How this skill works

It defines feature-focused IServiceCollection extension methods (e.g., AddUserServices, AddEmailServices) that encapsulate cohesive registrations and return IServiceCollection for chaining. Extensions can bind options, register factories, choose implementations by environment, depend on other Add* methods, and be composed into higher-level AddAppServices. Tests reuse these same extensions, then override external dependencies.

When to use it

  • When Program.cs or Startup.cs is growing with many service registrations
  • When you need reusable production configuration for tests or test hosts
  • When building libraries that must integrate with Microsoft.Extensions.DependencyInjection
  • When you want clear boundaries and discoverable service groups for teams
  • When layering domain, infrastructure, and API registrations for large apps

Best practices

  • Group related registrations into Add{Feature}Services() and keep each extension focused
  • Place extension files next to the feature they register for easy discoverability
  • Return IServiceCollection to allow fluent chaining and composition
  • Expose configuration parameters (or bind options) instead of hardcoding settings
  • Prefer idempotent extensions so callers can call AddEmailServices() safely from multiple places
  • Override external dependencies in tests by removing and replacing service registrations

Example use cases

  • Compose Program.cs with builder.Services.AddUserServices().AddOrderServices().AddEmailServices() for a clean startup
  • Create AddEmailServices(configSection) that binds EmailOptions and registers template renderer, composers, and IEmailSender
  • Use layered composition: AddAppServices().AddDomainServices().AddInfrastructureServices() to assemble the app
  • In WebApplicationFactory tests, reuse Add* methods and Replace IEmailSender or IPaymentProcessor with test doubles
  • Register keyed notification senders with AddNotificationServices and dispatch via a resolver

FAQ

Should extensions call other extensions or require the caller to do so?

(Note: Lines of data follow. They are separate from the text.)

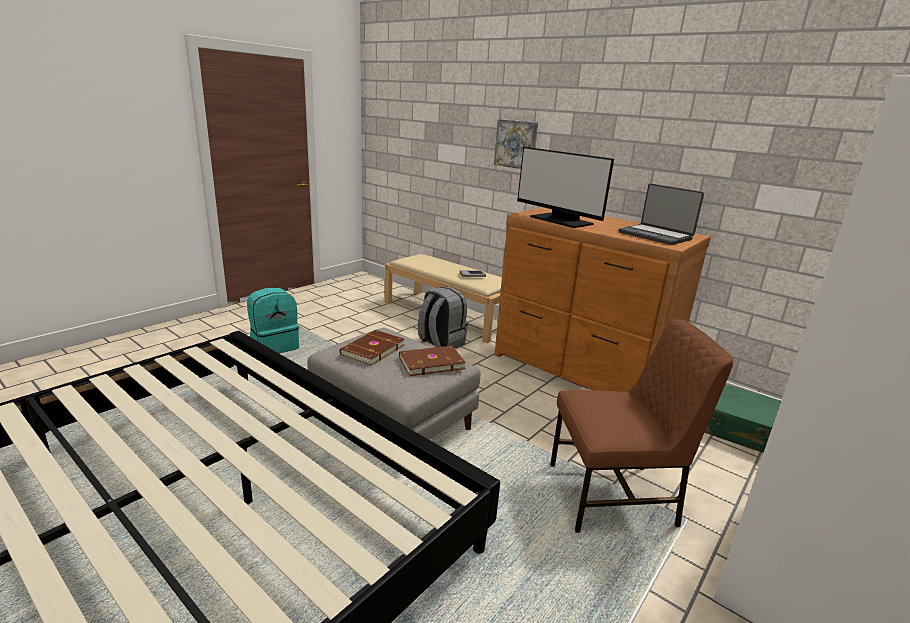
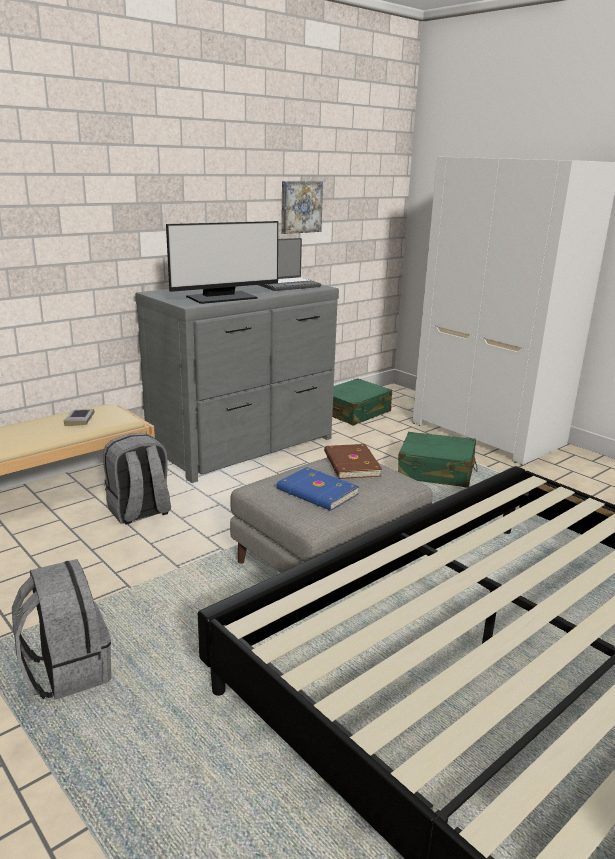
camera: 80 degrees left, 0 degrees up
(274, 346) = (66, 670): turquoise backpack -> grey backpack
(372, 349) = (317, 492): brown book -> blue book
(516, 144) = (67, 224): picture -> picture (300, 207)
(579, 370) = (244, 446): brown dresser -> grey dresser
(614, 496) = (436, 472): brown chair -> green suitcase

Prefer idempotent calls: either document dependency order or call the dependent Add* inside if it is safe and idempotent. Clear documentation avoids surprises.

How do I keep configuration visible and testable?

Accept configuration parameters or bind options with BindConfiguration and ValidateOnStart instead of hardcoding values. This makes overrides in tests straightforward.